Please find the file uspsdata.mat in Blackboard, in the same location where you found this
coursework script. This contains the data that you will analyse. Save it locally, and use the
command load uspsdata.mat in matlab, to import the file. It contains two matrices, one is the
training set and one is the test set. Please test that you can import the data as soon as possible, and
contact the TAs if you find that you cannot. This data represents a set of square images and their
labels. Each image is a row in a matrix. Labels are in the first column, pixels are in the subsequent
256 positions. They represent handwritten digits, and there are 10 classes (10 different labels).
For each question you are expected to report an answer, in the form of a figure or a plot or a table,
as requested. It may also ask about design choices. The methods used should be mentioned but not
explained at length, unless requested. Cite sources if you are using any material external to the course.
Please upload a pdf document containing the answers through the online submission system in
Blackboard, by the deadline. Include in the pdf document the key lines of Matlab that you used to
produce the results.
● Q1- Download the USPS datasets from Blackboard (file: uspsdata.mat attached to the same post
where this coursework script was posted). Save it and import it into matlab with load
uspsdata.mat. – Report here descriptive statistics of each of the two datasets (e.g., size,
dimensions, number of classes, histogram, or pie chart of relative sizes of each class, etc.). Visualise
some of the data items, noting that the first entry of each data item is its “class label” and the
remaining 256 entries represent the entries of a square matrix. Visualise 4 randomly selected
images, using reshape, and the subplot and imagesc commands of matlab . Each item will be
visualized as a square image. (10 marks)
● Q2 – Visualize the datapoints in two dimensions using either Principal Components Analysis (PCA)
or Multidimensional Scaling (cmdscale). Each item will be a point in a space. Use different colors
for each class. (10 marks)
● Q3a – Cluster the (unlabeled part of the full dimensional) training data using k-means – choose an
appropriate number of clusters – measure how well the clusters match the class-labels by using
crosstab (cross tabulating) – compare different measures of similarity in kmeans – is one of them
better than the others? – Notice that the centroids can be regarded as datapoints themselves:
visualize the centroids of each class using imagesc and subplot. Each centroid can be seen as an
image. (20 marks)
● Q3b. Discuss why answers may be different in two identical runs.

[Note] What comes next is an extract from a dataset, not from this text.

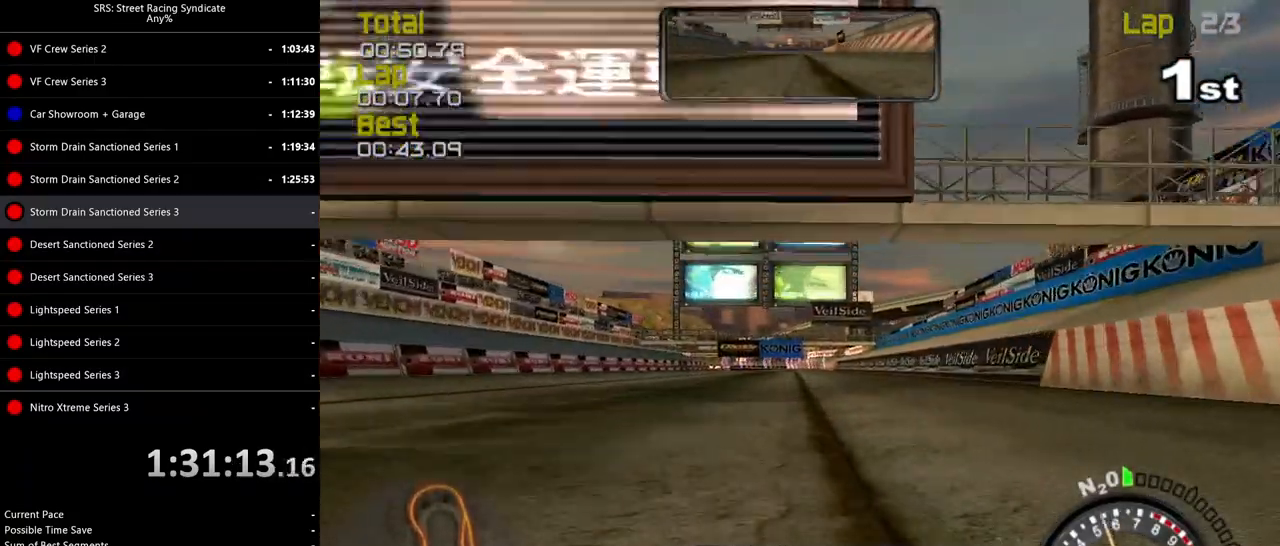
{"buttons": ["R2"], "left_stick": "center", "events": []}
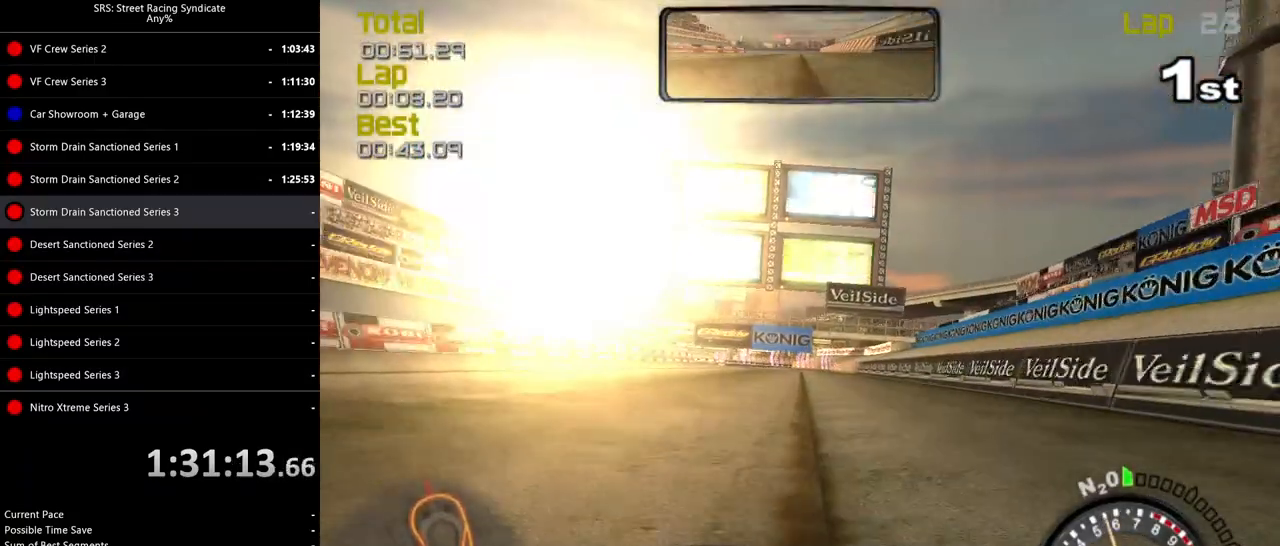
{"buttons": ["R2"], "left_stick": "left", "events": [[150, "left_stick", "left"], [300, "left_stick", "center"], [501, "left_stick", "left"]]}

Use crosstab to quantify the
difference between clusters induced by two successive runs of k-means. (10 marks)
● Q4- Consider one specific class of images / vectors (that is, images having the same class-label).
Compute the mean squared distance (MSD) across all pairs of image / vector within that class.
Compare it with the same quantity measured on a random set of vectors of equal size sampled from
the whole dataset. Generate a histogram showing the distribution of MSD for random subsets of
images. Compare the histogram of the MSD for the chosen class. What can you conclude from
these results? (20 marks)
● Q5- Using the dedicated matlab commands (fitctree), train (fit) a decision tree to separate class 5
from the other 9 classes. Train on the training set, then test its performance on the test set. Report
a confusion matrix for this 2-class problem. Repeat with a Support Vector Machine (SVM,
fitcsvm). Compare confusion matrices. (20 marks)
● Q6- Repeat the above task (Q5) using k-Nearest Neighbour (fitcknn) and compare the results.